Les juges vérifient l’étendue de la contrepartie pécuniaire qui est l’élément essentiel de la clause de non-concurrence (I) ; précisent les conséquences sur le préavis en cas de licenciement du salarié pour refus d’exécuter sa clause de mobilité (II).

La Cour de cassation rappelle que le montant de l’indemnité versée par le salarié est un élément essentiel de la clause de dédit-formation (III) ; et que la liberté du travail doit être respectée dans la mise en œuvre de la clause d’exclusivité (IV).

I/ La contrepartie pécuniaire : élément essentiel de la clause de non-concurrence.

La clause de non-concurrence est une clause du contrat de travail par laquelle le salarié s’engage à ne pas exercer, pendant une période déterminée à partir de la cessation de la relation de travail, une activité concurrente à celle de son employeur, pour son propre compte ou celui d’un autre employeur.

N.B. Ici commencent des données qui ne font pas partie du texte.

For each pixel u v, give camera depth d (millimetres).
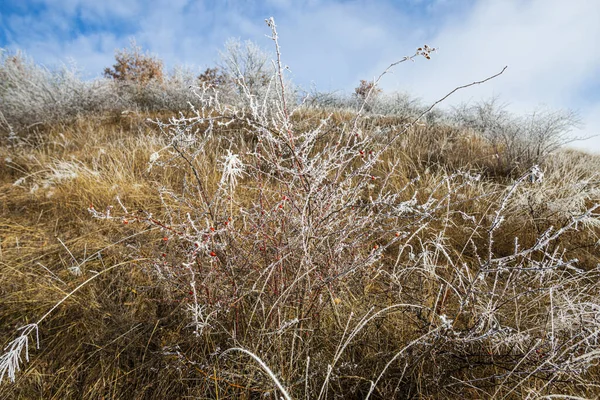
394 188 3455
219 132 4676
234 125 5035
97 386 1622
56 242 2777
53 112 7156
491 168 4449
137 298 2094
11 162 4586
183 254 2133
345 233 1855
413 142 4859
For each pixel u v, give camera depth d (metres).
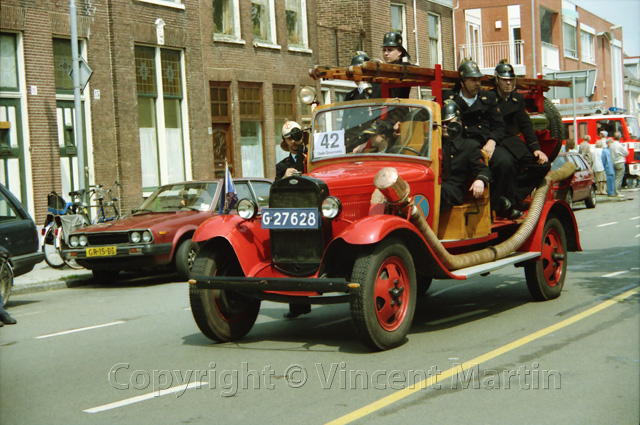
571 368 6.29
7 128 17.11
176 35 21.33
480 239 8.52
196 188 14.00
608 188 30.61
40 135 17.67
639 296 9.45
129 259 12.64
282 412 5.37
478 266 8.09
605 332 7.57
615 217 22.06
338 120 8.46
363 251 6.92
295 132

Dans un arrêt du 3 mai 2018, la Cour de cassation a considéré que l’engagement du salarié, après la rupture du contrat de travail, à ne déposer aucun brevet pour des créations inventées pendant l’exécution de son contrait ainsi que son engagement de ne publier aucun article scientifiques et ne diffuser aucune information commerciale ni aucun renseignement technique, relatifs à la société, ne sont pas assimilables à une clause de non-concurrence et n’ouvrent pas droit au paiement d’une contrepartie financière [1].

Les juges du fond avaient assimilé ces obligations à une clause de non-concurrence, exigeant le versement d’une contrepartie pécuniaire.

Or, la clause de non-concurrence a pour objet d’indemniser le salarié qui consent pendant un certain temps à ne pas exécuter une activité professionnelle déterminée dans un espace délimité, ce qui n’est pas le cas de la limitation au droit à la propriété intellectuelle puisque son droit à l’exercice d’une activité professionnelle n’est pas menacé.

Pour être valable, la clause de non concurrence doit être écrite et doit respecter un certain nombre de conditions cumulatives définies par différents arrêts du 10 juillet 2002 [2].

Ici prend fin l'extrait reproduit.